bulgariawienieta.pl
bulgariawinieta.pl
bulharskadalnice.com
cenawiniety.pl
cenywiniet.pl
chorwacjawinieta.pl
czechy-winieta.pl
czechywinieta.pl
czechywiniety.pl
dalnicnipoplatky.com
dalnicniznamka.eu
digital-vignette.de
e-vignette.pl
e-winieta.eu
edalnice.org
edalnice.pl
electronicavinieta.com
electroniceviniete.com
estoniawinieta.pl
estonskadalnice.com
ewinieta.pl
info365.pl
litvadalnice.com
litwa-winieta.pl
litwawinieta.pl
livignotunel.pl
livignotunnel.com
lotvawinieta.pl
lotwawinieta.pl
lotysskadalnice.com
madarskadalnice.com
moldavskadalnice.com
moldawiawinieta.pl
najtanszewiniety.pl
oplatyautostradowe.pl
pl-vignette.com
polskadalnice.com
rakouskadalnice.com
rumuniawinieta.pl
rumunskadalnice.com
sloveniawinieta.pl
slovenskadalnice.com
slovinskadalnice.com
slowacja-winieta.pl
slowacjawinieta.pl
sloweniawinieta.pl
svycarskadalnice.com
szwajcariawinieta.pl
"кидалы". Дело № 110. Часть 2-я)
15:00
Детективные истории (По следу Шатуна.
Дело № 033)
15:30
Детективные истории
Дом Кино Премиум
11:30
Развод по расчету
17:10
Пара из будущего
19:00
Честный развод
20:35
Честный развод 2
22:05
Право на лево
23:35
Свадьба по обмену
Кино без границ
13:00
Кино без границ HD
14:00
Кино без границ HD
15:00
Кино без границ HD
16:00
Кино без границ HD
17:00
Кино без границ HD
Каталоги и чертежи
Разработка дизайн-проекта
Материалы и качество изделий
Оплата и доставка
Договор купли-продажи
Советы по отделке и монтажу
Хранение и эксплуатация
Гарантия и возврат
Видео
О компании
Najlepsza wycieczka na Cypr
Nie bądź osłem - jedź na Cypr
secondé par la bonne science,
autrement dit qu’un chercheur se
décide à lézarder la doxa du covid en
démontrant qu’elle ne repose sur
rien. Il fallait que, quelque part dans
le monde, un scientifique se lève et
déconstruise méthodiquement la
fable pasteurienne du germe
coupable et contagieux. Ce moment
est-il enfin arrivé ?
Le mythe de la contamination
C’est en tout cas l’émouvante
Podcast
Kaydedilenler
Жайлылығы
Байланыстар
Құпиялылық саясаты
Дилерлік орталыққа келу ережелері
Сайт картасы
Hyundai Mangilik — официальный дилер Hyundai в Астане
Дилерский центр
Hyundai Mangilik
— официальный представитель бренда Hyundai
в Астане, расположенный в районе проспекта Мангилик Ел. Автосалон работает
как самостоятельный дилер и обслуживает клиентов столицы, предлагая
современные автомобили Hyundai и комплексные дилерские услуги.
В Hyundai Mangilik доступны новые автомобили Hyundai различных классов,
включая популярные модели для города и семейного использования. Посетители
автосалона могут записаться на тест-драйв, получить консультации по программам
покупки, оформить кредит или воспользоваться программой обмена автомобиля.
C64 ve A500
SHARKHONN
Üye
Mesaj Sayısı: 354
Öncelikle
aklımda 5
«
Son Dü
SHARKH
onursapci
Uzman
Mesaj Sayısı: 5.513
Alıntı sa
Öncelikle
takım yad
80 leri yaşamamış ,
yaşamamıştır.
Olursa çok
------------------------------
How many lines of the material above contain the word "Детективные"? Reply with the number alone.

• _Your solution_
2